Franz temió saber qué era ese tipo, pero tenía problemas más graves que resolver en ese momento.

Continuó hacia adelante y al terminar el callejón tuvo que volver a incorporarse a la calle principal, que estaba completamente inundada de cadáveres ambulantes. Se giró y ya le cortaban el paso a unas cuantas decenas de metros.

Dándose cuenta de que no había vuelta atrás, Franz se lanzó hacia la muchedumbre. Esta vez decidió golpear las rodillas de los muertos, ya que ese ataque necesitaba menos espacio, y aunque era menos efectivo, era posible.

Un zombi le agarró por la mochila, haciéndole perder el ritmo. Otro se lanzó y le sujetó por la muñeca en la que tenía la llave inglesa, lo que obligó a Franz a defenderse con el martillo. El golpe machacó el ojo del cadáver, pero no hizo que le soltase; Franz golpeó una segunda vez, pero el muerto viviente tropezó y cayó, moviendo su brazo atrapado justo delante de la trayectoria. El martillo le dio en toda la muñeca, haciéndole un daño enorme e inmovilizándole la mano, que se quedó abierta, haciendo que la llave inglesa cayera al suelo.

Espoleado por el dolor, Franz gritó y se debatió en todas direcciones. Se libró momentáneamente de sus captores y saltó por encima del cadáver que rodaba. Con el hombro por delante embistió y como una locomotora enloquecida arrastró a un par de zombis con él. Tropezó y rodó por el suelo. Como pudo, cogió el martillo que había caído junto a su cara y se incorporó, resbalando varias veces en un charco.

Alcanzó la esquina de otra bocacalle y se lanzó por ella. Allí había otro par de tipos medio descompuestos y les golpeó con todas sus fuerzas con el martillo. La mano izquierda le dolía mucho y no le respondía: era como si un calambre continuo se la inmovilizara.

Vio un letrero en la pared en el que ya ponía «Rua do Castelo». Corrió a toda velocidad mientras se notaba el pulso en las sienes, buscando la puerta correcta.
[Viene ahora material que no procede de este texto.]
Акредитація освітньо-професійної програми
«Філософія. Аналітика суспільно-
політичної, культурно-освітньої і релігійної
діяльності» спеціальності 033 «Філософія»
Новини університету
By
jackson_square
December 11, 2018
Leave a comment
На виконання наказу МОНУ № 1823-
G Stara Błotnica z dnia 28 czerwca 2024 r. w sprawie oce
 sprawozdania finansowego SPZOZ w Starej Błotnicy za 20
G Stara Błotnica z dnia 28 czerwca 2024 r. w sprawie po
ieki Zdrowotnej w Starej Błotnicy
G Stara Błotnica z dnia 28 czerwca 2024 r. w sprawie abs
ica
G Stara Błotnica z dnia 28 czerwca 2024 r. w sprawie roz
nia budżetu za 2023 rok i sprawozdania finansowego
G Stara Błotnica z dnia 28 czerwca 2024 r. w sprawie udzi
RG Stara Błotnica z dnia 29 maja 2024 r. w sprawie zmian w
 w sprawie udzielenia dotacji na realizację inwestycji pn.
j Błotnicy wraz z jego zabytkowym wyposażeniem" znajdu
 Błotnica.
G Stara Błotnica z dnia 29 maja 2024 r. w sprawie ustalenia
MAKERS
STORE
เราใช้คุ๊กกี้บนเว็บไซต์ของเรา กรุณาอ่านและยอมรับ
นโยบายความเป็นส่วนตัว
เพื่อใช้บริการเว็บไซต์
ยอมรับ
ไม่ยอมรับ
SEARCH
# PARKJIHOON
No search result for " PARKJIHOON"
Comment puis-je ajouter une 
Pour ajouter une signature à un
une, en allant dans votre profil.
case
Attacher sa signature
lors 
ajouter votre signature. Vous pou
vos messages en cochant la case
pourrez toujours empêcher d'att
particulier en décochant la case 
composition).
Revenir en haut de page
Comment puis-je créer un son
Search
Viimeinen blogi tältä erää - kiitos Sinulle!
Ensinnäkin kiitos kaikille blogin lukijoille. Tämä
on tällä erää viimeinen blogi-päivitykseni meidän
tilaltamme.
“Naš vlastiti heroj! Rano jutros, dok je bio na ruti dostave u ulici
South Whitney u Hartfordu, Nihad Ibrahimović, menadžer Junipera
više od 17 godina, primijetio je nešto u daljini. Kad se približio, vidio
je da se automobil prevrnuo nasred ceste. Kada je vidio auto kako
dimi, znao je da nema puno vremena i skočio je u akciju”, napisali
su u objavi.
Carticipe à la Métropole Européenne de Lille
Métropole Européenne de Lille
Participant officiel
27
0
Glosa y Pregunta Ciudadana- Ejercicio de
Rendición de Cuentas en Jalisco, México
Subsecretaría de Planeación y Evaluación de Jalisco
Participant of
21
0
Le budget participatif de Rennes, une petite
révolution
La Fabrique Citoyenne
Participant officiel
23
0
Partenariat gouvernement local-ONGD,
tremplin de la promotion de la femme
Jadeando recorrió la calle de un lado a otro, hasta que llegó a la esquina siguiente: una nueva calle más ancha se abría por allí, pero otro mar de cadáveres putrefactos se acercaban por ella.

Dio media vuelta y recorrió otra vez la calle buscando la casa. En el segundo intento la encontró. No la había reconocido antes porque él recordaba una casa de piedra recubierta de musgo y ahora estaba pintada de rojo.

En el dintel de la puerta ponía «Casa do pozo». Muy discreto. Por ambos lados de la calle la riada de zombis empezó a aparecer.

Franz golpeó la puerta.

Nadie acudió ni se escuchó un ruido.

Franz golpeó más fuerte.

—¡Greyland! ¡Soy Hauzman, Franz Hauzman! ¡Abre la puerta!

Franz pensó que aquel jodido inglés estaría durmiendo la mona.

Y los muertos vivientes cada vez más cerca.